9. ビットコインOrdinalsの爆発的成功

これは、暗号資産分野を丁寧に追っている人にとっては、よく語られる、あるいは退屈な話題のように思えるかもしれないが、食料品店で近くにいる人に「ビットコインOrdinalsをどう思うか?」と尋ねると、奇妙な顔をされるだろう(念のためだが、そんなことはしないで欲しい)。

Ordinalsはまだメインストリームには程遠い。しかし、10年後にはそうなるかもしれない。そうなれば、デジタルコレクティブルの世界のすべてが一変し、それに比べれば、2021年の「NFTの夏」が古めかしく見えるようになるかもしれない。

「マスアダプションにより近づけば、NFTよりも安全なので、人々はOrdinalsを使い始めると思う」と、ウェンディ・オー氏は言う。しかしそれは、「まだずいぶん先のことになるだろう」ともオー氏は考えている。

10. 現状維持

「あまりエキサイティングな話ではないかもしれないが、今後起こるであろうことは、ビットコインが現在とまったく同じことに使われるようになることだ」と、ポッドキャスト「Crypto Critics’ Corner」の共同ホストであるキャス・ピアンシー(Cas Piancey)氏は言う。

ピアンシー氏は自称暗号資産皮肉屋だが、これはビットコインをこき下ろすことが大好きという意味ではない。同氏は細かいニュアンスを理解している。

「ビットコインのユースケースがないと主張されるとき、私は一般的にそれに同意しない」とピアンシー氏。10年後もビットコインは送金に細々と使われ、反体制派の道具として散発的に使われ、価値の保存手段として多くの人に保有されているとピアンシー氏は想像している。

ピアンシー氏は終末論者ではない。だから、10年後もビットコインが順調に存続していると想像しているが、「次の世界通貨になると言っている人たちは、どうかしている」と警告もしている。

11. ブラックスワン(想定外の衝撃的な出来事)によるビットコインの終末

量子コンピューターでビットコインはハッキングされるかもしれない。51%攻撃があるかもしれない。ビットコインがChatGPT7によって破壊されるかもしれない。

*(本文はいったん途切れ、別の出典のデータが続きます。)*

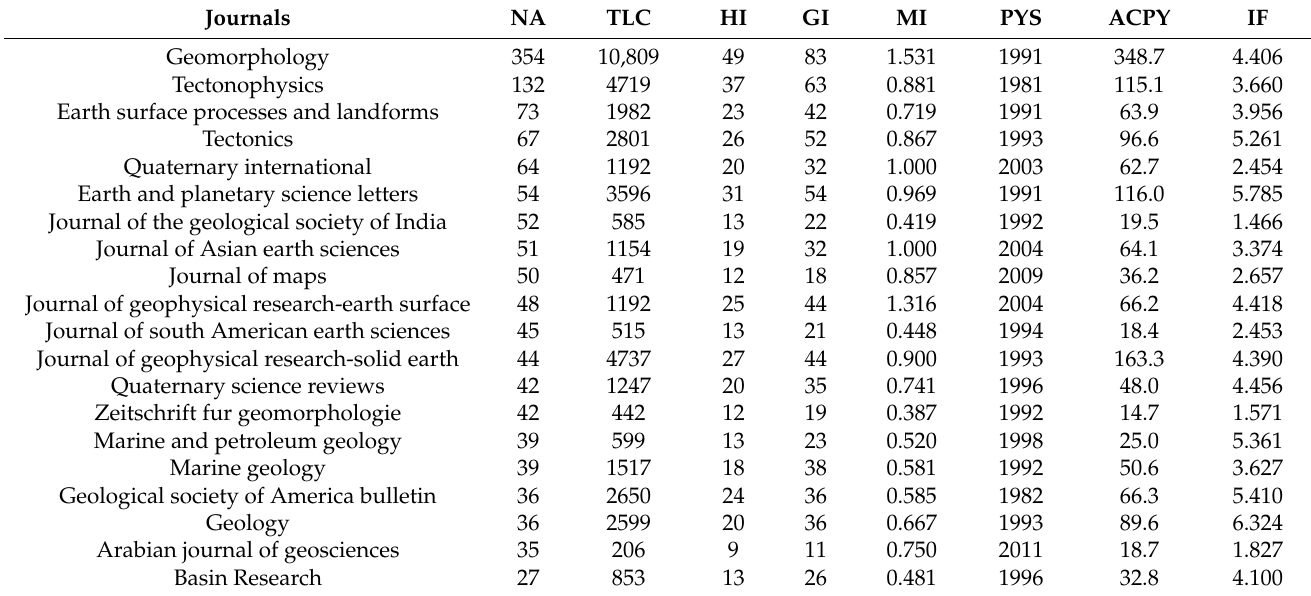
Table 3. Top 20 journals in the tectonic geomorphology research in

というわけで、これは「何がわからないかわからない」ことを謙虚に認めるための、「終末シナリオの総まとめ」のようなものだ。ビットコインの支配は「必然的」だと言う関係者は多いが、人生において本当に必然的なことはほとんどない。

アイザイア・ジャクソン氏は、ビットコインに関してこれ以上ないほど強気だが、例えば量子コンピューティングによるハッキングは理論的には可能だと認めている。同氏はそのリスクは低いと考えており、邪悪な量子ハッカーはまず、主権国家のような、よりうまみのあるターゲットに焦点を当てるだろうと考えているが、「常にリスク」があることは認めている。

12. テレパシー・ビットコイン

ジャクソン氏は3年前のオリジナルの記事で、最も楽しいシナリオを提示した。ある時点でビットコインが、火星で使われるようになる、というものだ。そしてジャクソン氏は、かつての自分自身を凌駕するために再び戻ってきた。

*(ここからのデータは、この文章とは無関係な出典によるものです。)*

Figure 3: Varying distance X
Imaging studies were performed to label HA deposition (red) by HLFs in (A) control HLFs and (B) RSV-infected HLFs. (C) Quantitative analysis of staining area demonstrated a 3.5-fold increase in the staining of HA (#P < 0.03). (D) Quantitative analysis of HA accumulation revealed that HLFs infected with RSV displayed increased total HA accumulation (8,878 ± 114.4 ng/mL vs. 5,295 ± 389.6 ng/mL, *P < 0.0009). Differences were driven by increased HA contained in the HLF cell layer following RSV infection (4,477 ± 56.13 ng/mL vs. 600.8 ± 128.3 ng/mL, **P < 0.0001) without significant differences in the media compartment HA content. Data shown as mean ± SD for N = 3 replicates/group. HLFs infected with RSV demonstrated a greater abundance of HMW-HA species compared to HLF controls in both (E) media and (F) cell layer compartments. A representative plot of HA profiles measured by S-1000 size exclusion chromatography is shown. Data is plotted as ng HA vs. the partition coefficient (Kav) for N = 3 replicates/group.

ジャクソン氏は、肩から下が麻痺しているノーランド・アーバフ(Noland Arbaughf)氏のことを考えていた。アーバフ氏は、脳内にニューラリンク(Neuralink)のチップを埋め込んだ最初の患者となり、今では考えるだけでチェスをしたり、ツイートできるようになった。「まるでフォースを使っているようだった」と、アーバフ氏はツイートを「考えることで」生み出した後に語った。

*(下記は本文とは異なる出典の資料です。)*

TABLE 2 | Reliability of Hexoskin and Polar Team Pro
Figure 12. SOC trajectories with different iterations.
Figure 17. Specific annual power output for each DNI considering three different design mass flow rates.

そこでジャクソン氏はあることに気づいた。2024年に考えるだけでツイートが送れるなら、テレパシーでビットコインを送れるようになるのも時間の問題だ。「この人はツイートを考えただけで、投稿できたのだ」とジャクソン氏。いつか我々は、「これがプライベートビットコインウォレットのコードだ」と考えるようになるだろう、と続けた。